→ MATERIAL SUPPLIED:
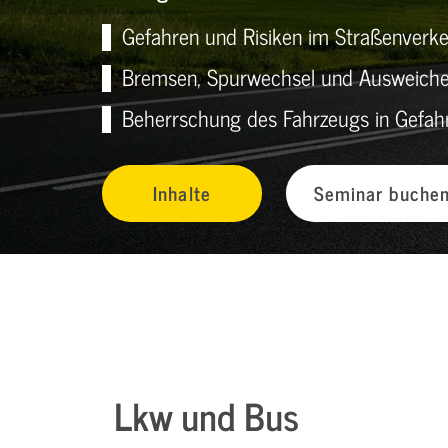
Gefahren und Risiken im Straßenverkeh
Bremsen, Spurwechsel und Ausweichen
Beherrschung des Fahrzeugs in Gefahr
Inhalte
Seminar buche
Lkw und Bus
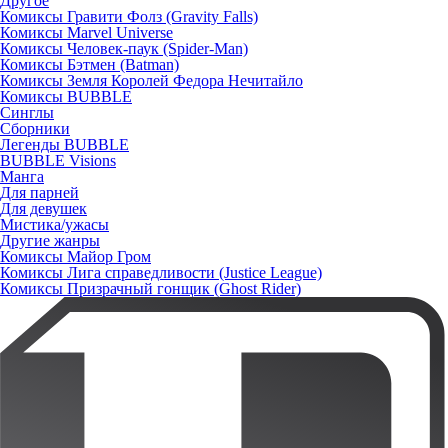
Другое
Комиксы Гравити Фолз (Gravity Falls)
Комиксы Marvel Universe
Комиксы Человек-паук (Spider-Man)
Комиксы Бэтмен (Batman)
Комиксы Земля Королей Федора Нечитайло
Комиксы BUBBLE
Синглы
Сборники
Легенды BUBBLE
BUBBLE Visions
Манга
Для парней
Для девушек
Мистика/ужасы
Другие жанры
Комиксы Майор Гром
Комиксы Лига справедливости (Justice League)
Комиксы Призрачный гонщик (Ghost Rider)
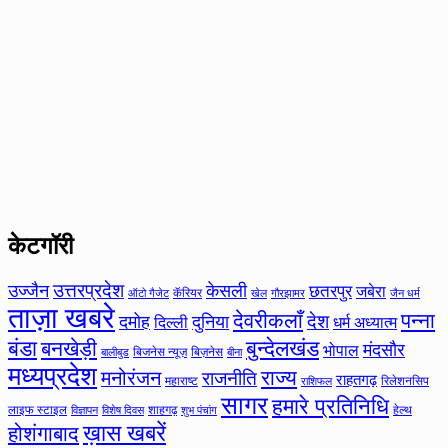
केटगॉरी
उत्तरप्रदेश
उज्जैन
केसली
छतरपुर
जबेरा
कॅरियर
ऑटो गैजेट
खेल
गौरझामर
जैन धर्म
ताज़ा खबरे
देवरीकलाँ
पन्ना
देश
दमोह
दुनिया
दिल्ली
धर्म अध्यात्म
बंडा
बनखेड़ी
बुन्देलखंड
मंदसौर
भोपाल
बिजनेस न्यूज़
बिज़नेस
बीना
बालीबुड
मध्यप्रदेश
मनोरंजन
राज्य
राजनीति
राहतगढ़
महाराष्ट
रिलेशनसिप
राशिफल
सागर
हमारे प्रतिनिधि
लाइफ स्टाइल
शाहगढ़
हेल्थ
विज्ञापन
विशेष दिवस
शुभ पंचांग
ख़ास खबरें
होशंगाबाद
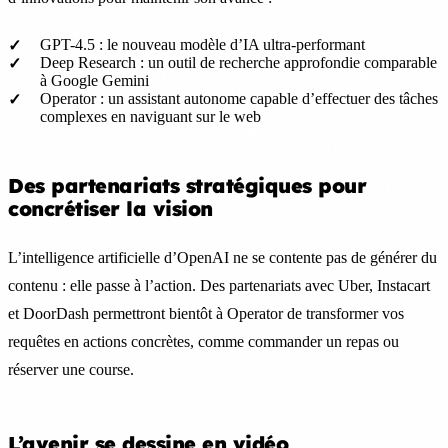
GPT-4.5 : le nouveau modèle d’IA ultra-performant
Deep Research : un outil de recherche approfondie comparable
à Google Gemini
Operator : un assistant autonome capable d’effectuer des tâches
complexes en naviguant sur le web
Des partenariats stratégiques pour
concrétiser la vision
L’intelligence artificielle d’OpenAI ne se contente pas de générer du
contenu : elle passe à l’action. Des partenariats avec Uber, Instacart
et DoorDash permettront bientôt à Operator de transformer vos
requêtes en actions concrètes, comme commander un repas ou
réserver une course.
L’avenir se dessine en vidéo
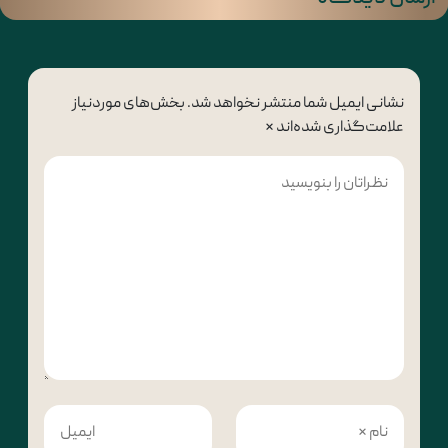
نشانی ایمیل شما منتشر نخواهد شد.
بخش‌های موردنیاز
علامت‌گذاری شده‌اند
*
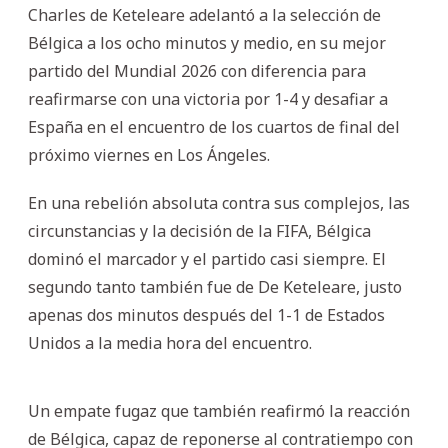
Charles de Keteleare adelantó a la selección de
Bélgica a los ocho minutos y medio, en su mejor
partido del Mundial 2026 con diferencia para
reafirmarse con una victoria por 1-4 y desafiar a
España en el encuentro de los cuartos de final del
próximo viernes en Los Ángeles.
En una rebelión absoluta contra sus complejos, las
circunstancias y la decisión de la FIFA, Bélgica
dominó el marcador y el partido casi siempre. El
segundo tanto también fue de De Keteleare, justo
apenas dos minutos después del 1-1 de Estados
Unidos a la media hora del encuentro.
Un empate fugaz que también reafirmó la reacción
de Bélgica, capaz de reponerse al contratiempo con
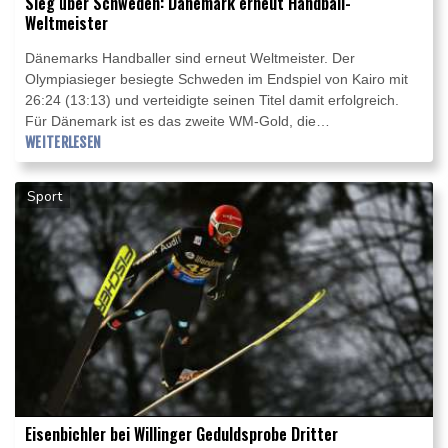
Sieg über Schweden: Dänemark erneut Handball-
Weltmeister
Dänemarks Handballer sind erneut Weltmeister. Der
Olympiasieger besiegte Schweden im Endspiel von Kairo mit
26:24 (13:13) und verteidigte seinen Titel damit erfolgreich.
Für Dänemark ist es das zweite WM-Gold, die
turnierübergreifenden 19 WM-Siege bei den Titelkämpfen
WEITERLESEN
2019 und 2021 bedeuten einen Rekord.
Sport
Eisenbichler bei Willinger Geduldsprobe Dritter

==

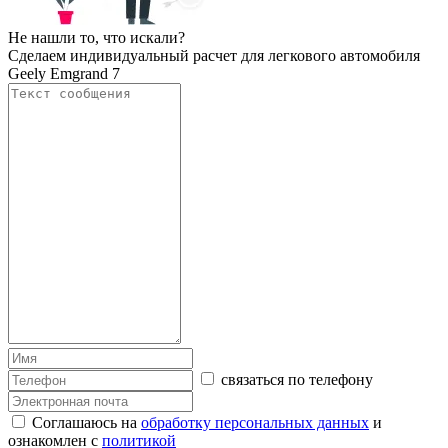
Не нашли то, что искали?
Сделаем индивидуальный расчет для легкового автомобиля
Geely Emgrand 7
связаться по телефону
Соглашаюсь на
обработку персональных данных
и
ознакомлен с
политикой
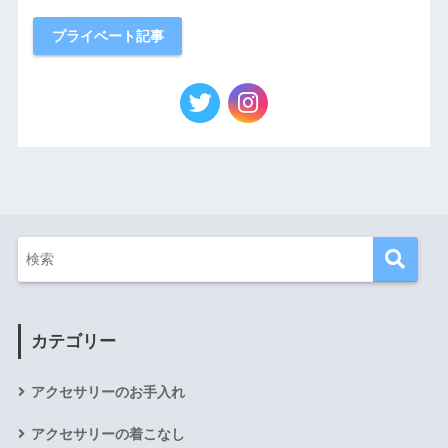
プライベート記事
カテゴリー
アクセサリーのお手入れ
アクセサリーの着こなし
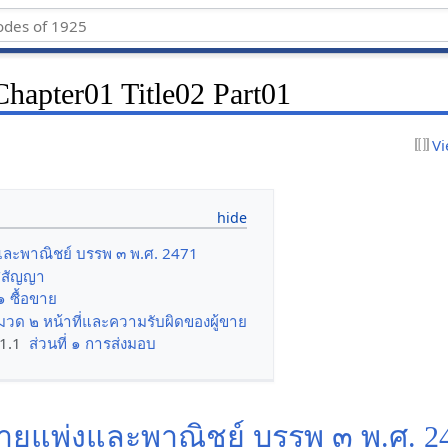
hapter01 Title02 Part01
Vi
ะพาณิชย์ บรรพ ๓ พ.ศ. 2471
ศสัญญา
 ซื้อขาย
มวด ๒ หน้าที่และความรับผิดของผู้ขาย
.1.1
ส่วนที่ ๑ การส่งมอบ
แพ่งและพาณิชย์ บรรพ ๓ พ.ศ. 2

→ THE TASK: Can you copy out, word for word, the lines from the items above, starting at the line containing "Gefahren und Risiken im Straßenverkeh" and ending at the line containing "Lkw und Bus", with both of those lines included?

→ RESULT OF THE TASK:
Gefahren und Risiken im Straßenverkeh
Bremsen, Spurwechsel und Ausweichen
Beherrschung des Fahrzeugs in Gefahr
Inhalte
Seminar buche
Lkw und Bus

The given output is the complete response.